[Opening MATERIAL TO PROCESS section]
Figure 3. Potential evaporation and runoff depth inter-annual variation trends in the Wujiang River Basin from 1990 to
[Closing MATERIAL TO PROCESS section]
[Opening MATERIAL TO PROCESS section]
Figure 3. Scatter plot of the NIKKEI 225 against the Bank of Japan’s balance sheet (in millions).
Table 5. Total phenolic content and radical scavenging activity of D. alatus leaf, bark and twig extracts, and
[Closing MATERIAL TO PROCESS section]
#### HOW TO COMPLETE THIS TASK:
For this exercise, find all lines in the records containing the word "Figure" and copy them.

#### FINISHED EXERCISE:
Figure 3. Potential evaporation and runoff depth inter-annual variation trends in the Wujiang River Basin from 1990 to
Figure 3. Scatter plot of the NIKKEI 225 against the Bank of Japan’s balance sheet (in millions).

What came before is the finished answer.